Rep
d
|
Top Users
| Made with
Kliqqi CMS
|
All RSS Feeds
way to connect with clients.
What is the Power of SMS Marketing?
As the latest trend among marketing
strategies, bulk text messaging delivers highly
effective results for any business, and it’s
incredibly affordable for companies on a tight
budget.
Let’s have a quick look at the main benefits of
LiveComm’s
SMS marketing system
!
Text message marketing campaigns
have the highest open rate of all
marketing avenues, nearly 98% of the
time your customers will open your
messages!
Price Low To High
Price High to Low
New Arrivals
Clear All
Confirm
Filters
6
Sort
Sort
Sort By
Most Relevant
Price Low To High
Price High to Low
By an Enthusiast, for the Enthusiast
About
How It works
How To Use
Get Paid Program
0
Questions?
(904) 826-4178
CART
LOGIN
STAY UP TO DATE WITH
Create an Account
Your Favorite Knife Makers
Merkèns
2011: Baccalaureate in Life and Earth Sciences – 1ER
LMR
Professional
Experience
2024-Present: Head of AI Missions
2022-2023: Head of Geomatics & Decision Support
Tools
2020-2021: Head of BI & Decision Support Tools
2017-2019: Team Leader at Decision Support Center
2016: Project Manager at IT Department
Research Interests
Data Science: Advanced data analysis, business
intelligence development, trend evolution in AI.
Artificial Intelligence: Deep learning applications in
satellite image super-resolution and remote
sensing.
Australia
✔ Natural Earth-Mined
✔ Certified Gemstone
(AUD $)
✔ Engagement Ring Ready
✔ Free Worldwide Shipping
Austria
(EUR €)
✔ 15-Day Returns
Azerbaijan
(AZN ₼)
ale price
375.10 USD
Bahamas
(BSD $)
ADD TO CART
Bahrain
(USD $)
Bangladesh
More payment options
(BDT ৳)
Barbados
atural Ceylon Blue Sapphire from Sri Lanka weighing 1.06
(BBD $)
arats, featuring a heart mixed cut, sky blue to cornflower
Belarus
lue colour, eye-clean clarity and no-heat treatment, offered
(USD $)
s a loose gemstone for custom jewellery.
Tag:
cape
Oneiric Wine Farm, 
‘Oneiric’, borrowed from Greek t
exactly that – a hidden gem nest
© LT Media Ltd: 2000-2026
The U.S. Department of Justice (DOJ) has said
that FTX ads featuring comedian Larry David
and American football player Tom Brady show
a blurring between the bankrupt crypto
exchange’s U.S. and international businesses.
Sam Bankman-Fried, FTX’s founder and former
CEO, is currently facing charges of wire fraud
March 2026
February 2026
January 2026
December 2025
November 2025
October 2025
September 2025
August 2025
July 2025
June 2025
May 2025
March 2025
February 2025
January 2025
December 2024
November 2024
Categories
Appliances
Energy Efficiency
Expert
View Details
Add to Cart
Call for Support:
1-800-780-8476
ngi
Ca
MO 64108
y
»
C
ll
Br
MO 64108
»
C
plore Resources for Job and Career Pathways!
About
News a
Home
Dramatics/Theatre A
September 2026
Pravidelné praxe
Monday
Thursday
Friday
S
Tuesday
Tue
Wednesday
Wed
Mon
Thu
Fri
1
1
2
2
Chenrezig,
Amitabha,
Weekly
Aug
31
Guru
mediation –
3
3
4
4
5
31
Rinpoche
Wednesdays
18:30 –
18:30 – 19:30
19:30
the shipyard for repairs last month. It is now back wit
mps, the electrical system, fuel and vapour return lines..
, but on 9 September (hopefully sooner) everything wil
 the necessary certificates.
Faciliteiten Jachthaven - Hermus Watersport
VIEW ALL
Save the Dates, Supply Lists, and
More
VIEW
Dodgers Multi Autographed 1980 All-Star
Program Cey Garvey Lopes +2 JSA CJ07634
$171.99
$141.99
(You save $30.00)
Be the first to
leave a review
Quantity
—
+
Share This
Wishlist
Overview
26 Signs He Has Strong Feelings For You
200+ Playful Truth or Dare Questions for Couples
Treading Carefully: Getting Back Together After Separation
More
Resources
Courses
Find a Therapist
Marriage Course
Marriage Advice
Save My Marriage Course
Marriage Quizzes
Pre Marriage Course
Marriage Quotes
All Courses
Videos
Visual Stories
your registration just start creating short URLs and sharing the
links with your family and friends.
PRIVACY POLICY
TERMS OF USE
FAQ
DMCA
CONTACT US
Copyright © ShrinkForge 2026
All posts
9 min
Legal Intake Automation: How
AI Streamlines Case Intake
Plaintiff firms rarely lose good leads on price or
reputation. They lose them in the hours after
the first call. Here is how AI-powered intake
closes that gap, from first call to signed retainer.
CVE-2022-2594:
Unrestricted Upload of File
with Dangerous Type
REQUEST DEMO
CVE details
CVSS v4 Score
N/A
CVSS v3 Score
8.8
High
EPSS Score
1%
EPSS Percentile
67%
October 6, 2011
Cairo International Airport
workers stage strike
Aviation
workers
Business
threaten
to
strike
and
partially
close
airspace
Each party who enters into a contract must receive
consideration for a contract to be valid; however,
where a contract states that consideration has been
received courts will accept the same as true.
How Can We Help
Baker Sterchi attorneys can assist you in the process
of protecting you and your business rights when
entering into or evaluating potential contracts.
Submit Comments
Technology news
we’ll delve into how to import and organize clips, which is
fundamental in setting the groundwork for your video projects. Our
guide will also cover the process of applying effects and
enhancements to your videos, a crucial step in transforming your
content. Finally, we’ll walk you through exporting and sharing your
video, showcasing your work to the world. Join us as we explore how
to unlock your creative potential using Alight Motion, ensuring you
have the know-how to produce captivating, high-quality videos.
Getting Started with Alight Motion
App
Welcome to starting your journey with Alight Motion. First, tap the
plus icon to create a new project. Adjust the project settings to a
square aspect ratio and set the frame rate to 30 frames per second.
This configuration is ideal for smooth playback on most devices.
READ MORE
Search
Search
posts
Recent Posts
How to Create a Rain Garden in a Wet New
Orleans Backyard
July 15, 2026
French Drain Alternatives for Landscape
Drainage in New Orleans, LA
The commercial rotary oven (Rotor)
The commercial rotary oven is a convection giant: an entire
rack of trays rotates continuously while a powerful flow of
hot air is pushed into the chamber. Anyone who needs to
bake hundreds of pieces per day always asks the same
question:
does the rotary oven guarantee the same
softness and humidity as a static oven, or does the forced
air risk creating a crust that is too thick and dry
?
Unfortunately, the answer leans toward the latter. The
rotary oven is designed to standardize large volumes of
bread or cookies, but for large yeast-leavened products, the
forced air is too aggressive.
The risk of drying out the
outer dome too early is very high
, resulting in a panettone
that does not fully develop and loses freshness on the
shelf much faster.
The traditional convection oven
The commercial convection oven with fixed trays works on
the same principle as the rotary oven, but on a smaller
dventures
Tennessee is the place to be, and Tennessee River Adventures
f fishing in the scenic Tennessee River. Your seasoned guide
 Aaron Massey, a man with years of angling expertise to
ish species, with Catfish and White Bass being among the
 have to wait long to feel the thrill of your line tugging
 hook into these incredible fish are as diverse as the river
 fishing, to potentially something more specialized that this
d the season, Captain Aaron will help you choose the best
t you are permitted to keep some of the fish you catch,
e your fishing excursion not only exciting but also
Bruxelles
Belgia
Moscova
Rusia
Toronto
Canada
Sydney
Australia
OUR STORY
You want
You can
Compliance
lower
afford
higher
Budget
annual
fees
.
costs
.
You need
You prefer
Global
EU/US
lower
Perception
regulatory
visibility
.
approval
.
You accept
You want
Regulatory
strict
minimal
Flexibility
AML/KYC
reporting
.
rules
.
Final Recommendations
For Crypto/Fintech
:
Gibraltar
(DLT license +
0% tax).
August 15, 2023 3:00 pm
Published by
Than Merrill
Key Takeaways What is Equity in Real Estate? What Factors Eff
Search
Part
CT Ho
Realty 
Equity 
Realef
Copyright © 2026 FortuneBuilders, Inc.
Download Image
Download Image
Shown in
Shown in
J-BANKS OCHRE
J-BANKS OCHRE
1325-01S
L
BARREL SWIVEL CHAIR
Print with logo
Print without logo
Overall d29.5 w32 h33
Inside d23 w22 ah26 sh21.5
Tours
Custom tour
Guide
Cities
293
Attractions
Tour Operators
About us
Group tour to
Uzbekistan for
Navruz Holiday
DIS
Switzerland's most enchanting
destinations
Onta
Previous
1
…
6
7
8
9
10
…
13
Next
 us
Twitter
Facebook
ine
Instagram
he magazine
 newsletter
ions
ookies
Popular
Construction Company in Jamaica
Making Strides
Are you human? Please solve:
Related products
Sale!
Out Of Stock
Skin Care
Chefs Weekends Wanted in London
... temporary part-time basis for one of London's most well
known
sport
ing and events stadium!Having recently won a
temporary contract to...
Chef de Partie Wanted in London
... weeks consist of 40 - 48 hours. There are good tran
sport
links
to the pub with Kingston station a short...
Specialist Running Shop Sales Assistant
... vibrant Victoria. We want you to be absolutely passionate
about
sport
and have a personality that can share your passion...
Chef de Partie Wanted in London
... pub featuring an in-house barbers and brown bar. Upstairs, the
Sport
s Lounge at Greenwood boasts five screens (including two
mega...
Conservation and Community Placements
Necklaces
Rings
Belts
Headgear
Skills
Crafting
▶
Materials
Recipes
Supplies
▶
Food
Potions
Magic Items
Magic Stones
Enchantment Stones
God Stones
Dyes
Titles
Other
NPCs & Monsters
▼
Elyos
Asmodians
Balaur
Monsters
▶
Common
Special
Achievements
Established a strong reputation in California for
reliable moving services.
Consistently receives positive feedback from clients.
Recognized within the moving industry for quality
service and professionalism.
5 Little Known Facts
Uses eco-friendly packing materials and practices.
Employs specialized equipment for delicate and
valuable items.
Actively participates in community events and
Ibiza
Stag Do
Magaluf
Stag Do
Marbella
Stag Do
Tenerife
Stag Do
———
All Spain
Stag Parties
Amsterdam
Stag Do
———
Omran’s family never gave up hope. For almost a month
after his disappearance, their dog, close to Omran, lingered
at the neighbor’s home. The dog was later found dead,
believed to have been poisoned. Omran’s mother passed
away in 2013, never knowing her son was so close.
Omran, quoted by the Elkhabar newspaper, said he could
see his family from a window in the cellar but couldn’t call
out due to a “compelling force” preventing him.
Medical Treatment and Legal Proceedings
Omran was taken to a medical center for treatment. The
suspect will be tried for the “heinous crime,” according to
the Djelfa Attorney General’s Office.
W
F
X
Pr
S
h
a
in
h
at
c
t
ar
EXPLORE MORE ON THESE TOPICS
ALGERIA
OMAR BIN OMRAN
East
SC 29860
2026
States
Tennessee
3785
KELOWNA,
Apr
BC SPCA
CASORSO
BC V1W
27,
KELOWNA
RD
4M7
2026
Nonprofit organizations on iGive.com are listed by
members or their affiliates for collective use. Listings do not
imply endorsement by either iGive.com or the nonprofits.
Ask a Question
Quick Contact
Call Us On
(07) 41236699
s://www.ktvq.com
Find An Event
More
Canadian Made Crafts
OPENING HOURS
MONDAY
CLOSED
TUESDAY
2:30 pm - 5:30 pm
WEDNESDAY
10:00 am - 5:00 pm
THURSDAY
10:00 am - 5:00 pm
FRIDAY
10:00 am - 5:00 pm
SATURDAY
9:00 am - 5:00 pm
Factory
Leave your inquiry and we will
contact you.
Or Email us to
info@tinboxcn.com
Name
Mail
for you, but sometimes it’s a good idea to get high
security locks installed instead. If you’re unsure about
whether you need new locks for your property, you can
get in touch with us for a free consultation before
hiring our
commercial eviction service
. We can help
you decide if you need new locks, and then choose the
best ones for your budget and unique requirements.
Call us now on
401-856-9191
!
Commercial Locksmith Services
..............................
- **Assigned task**: When a line in the material above includes "trend", report that line by copying it.

- **Answer space**:
As the latest trend among marketing
intelligence development, trend evolution in AI.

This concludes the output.